1.3 Pre-processor. The third stage in standardizing a name string uses a set of rules called character transforms. The characters usually intended to undergo this initial clean-up process are: apostrophies, dashes (hyphens), periods, and underscores. In the past they have been called the ADPU rules. The specific rules relate to the way these symbols are interpreted as appropriate to the culture and language of the data.
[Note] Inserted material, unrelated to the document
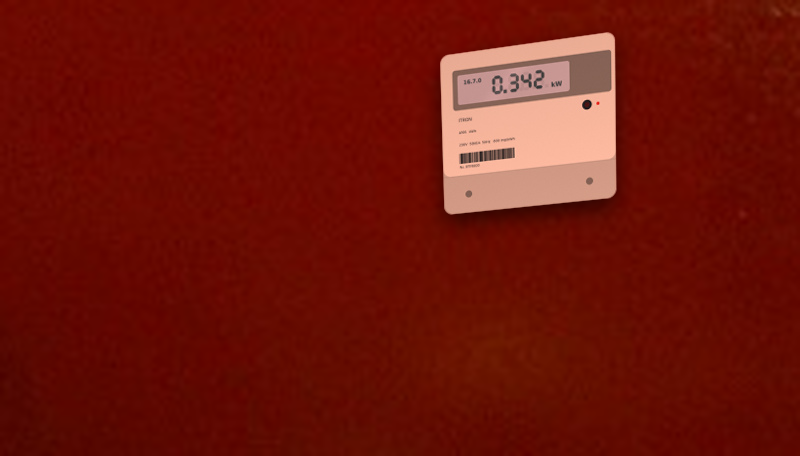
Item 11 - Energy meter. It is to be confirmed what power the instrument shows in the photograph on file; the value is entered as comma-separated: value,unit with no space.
0.342,kW
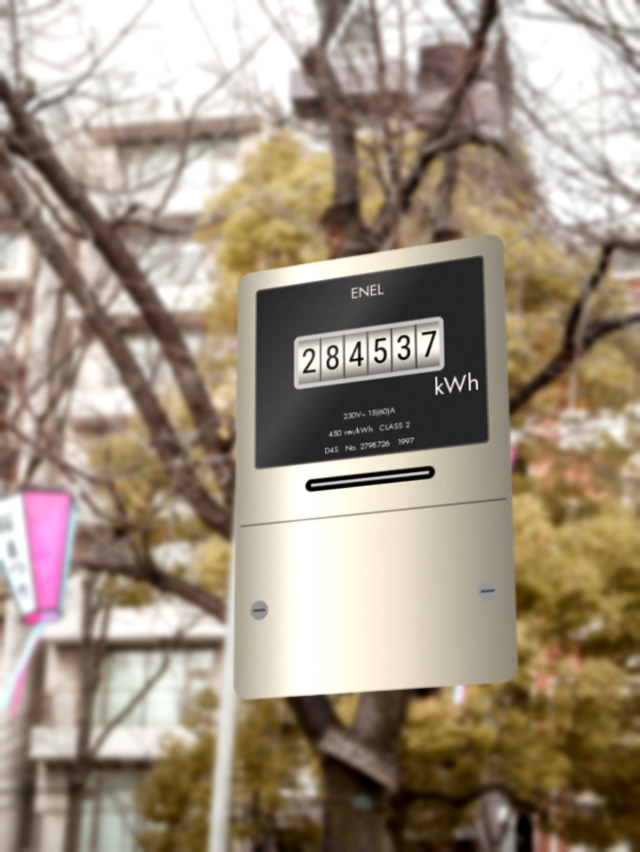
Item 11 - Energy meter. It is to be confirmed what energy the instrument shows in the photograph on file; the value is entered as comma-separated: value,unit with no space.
284537,kWh
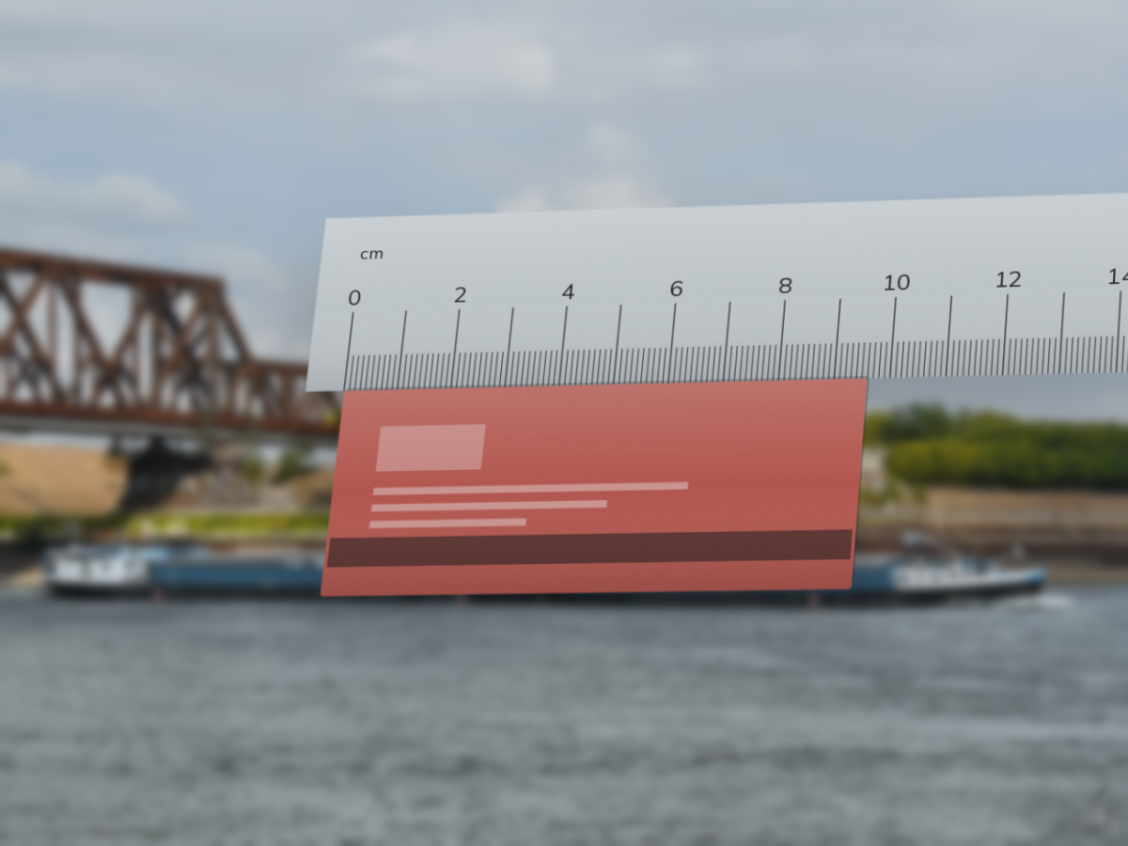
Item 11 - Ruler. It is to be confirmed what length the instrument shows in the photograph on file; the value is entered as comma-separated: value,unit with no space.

Here are examples of how they are handled in the names in files using the GIANT system of standardization.
Name | Symbol | Signification | Treatment |
---|---|---|---|
Apostrophe | | a distinct sound in Hawaiian, or omission of one or more letters | leave in |
Paired single quotes | | preceded or followed by whitespace are same as quote marks () | leave in |
Hyphen | - | pieces on either side class as parts of a compound | save class & strip |
Period | . | preceding piece classes as an abbreviation | save class & strip |
Underscore | _ | preceding piece has its gender opposite to the sex of the person assigned the name | save class & strip |
preceding piece is given-name but has form of a prepositive title | save class & strip | ||
preceding piece with apocope to following piece is given-name abbreviation | save class & strip | ||
preceding piece is title of noble house when following piece is RN (royalty/nobility) | save class & strip | ||
preceding piece is prepositive title with the (deviant) form of the piece following | save class & strip |
Other cultures and other data sets may use other conventions. The 1881 Census of Canada includes the following:
Name | Symbol | Signification | Treatment |
---|---|---|---|
Apostrophe | | omission of one or more letters in French | leave in |
Hyphen | - | pieces on either side class as parts of a compound | save class & strip |
pieces on either side are parts of a multiple syllable name (Native American, Chinese, interpretive) | save class & strip | ||
Period | . | preceding piece classes as an abbreviation | save class & strip |
pieces on either side are parts of a multiple syllable name (Native American, Chinese) | save class & strip | ||
Underscore | _ | pieces on either side are parts of a multiple syllable name (Native American, Chinese) | save class & strip |
Also what to do with some special characters like #, &, and % depends on the culture and data set involved. Possible treatments include: (1) strip it, (2) convert it to whitespace before tokenizing, (3) consider it a valid character, or (4) transliterate it to some other unicode character.